Le communiqué apparaît comme un coup de semonce clair adressé par les vice-gouverneurs aux dirigeants sous peine de démission. Si le mot de démission n’a pas été littéralement évoqué dans le communiqué, il a été sous-entendu, lorsqu'ils ont évoqué "des mesures qu'ils comptent prendre dans l'intérêt général". Un peu plus tard, la tendance à la démission a été confirmée par le troisième vice-gouverneur Salim Chahine à l’agence Reuters.
«Considérant les divergences politiques qui se sont manifestées, dans l'impossibilité d'élire un président de la République et de pourvoir aux postes vacants dans les administrations et institutions de l'État, et leur impact sur le travail des autorités législative et exécutive ; compte tenu du désaccord entre les forces politiques au niveau de leurs approches d'un règlement de la crise économique et financière, et puisque les banques centrales formulent leurs politiques monétaires conformément à la politique générale de l'État, ce qui est malheureusement incohérent dans la situation actuelle de l'État libanais ; en l'absence d'un plan global et clair pour rétablir l'équilibre financier et bancaire, ainsi que pour atteindre l'équilibre du budget de l'État, qui permettrait à la banque centrale de jeter les bases monétaires et financières pour restaurer la confiance, il est inacceptable que la notion d’expédition des affaires courantes s’étende à l’autorité monétaire suprême de l'État", ont-ils écrit dans l'exposé des motifs de leur cri d'alarme.
"Le mandat du gouverneur de la Banque du Liban venant à expiration le 31 juillet 2023, nous considérons qu'il est de notre devoir d'insister sur la nécessité de nommer un gouverneur conformément à l'article 18 de la loi monétaire et de crédit dans les meilleurs délais, faute de quoi nous serons contraints de prendre la mesure que nous jugeons appropriée dans l'intérêt public », lit-on dans le communiqué.
Démission et insoumission
Contacté par Ici Beyrouth, un des vice-gouverneurs qui a requis l’anonymat a confié que «l’indépendance des vice-gouverneurs exige des choix difficiles». Une source bancaire, qui a accueilli favorablement la position des vice-gouverneurs, a interprété le communiqué comme étant «l’expression d’une volonté claire de ces derniers de ne pas se soumettre aux désidérata des responsables politiques, qui distillent à la presse depuis un certain temps "des scénarios rocambolesques" au sujet de la gestion de la BDL avec la fin du mandat de M. Salamé». Des scénarios, qui prévoient tantôt que le gouverneur actuel de la BDL soit nommé consultant, tantôt que la Banque centrale soit gérée par une entité collégiale.

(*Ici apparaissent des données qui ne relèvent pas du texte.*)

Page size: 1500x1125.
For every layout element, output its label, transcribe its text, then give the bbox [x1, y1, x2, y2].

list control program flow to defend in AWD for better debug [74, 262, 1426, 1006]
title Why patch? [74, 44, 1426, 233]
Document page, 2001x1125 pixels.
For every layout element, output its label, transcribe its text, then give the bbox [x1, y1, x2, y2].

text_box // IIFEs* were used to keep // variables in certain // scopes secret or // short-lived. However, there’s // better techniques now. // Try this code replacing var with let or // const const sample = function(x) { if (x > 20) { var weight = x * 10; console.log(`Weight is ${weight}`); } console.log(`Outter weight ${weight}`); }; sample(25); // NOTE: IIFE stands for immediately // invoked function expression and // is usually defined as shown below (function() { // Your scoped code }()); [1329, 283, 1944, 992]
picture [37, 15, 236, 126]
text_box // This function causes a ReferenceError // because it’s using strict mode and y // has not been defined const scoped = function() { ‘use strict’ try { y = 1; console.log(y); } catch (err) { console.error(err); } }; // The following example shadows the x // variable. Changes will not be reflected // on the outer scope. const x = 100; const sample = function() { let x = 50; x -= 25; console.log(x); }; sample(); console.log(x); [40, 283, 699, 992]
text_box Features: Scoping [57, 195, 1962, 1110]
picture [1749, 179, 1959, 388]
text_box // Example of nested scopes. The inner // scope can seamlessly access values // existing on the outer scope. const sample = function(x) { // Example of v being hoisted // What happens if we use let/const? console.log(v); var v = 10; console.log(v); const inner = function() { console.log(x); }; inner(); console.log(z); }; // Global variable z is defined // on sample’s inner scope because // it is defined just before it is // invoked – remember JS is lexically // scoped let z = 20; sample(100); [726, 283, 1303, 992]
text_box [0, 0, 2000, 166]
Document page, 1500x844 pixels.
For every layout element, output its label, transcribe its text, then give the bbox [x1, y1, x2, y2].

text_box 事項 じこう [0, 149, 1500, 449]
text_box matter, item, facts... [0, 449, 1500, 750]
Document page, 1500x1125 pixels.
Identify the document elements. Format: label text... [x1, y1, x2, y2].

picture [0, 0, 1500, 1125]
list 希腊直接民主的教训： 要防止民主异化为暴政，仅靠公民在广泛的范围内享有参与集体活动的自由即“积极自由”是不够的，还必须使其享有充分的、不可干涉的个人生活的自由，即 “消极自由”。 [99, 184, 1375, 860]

Cela dit, le communiqué signé conjointement par les quatre vice-gouverneurs dont le premier vice-gouverneur Wissam Mansouri, pressenti pour assurer l'intérim à la tête de la BDL, après le 31 juillet, prouve s’il en est besoin leur position unifiée et leur solidarité. Ils s'inscrivent en faux contre les prétentions de discorde entre eux véhiculées par certains milieux politiques et montrent qu'aucun d'eux n'est prêt à assumer la responsabilité d'un vide qui risque de se prolonger à la tête de la BDL, en raison des conflits politiques.
Dans ce contexte, une source politique, qui se réfère à des propos du chef du Législatif Nabih Berry sur la nécessité de ne pas laisser des postes-clés vacants, à l'instar de celui du commandant en chef de l'armée ou du gouverneur de la banque centrale, et la possibilité de recourir à des nominations "motivées par le principe de nécessité en droit constitutionnel", suppose l’existence d’un processus en cours à feu doux pour la prorogation du mandat de l’actuel gouverneur de la BDL. Un scénario peu probable peut-être, vu la série de déclarations faites par Riad Salamé dans lesquelles il a écarté toute possibilité de «rester à son poste» après la fin de son mandat actuel, mais qui n'est pas à écarter.
Quel que soit le développement de la situation dans les semaines à venir, les vice-gouverneurs auraient eu le mérite de faire entendre leur voix et le courage de vouer aux gémonies une caste politique criminelle.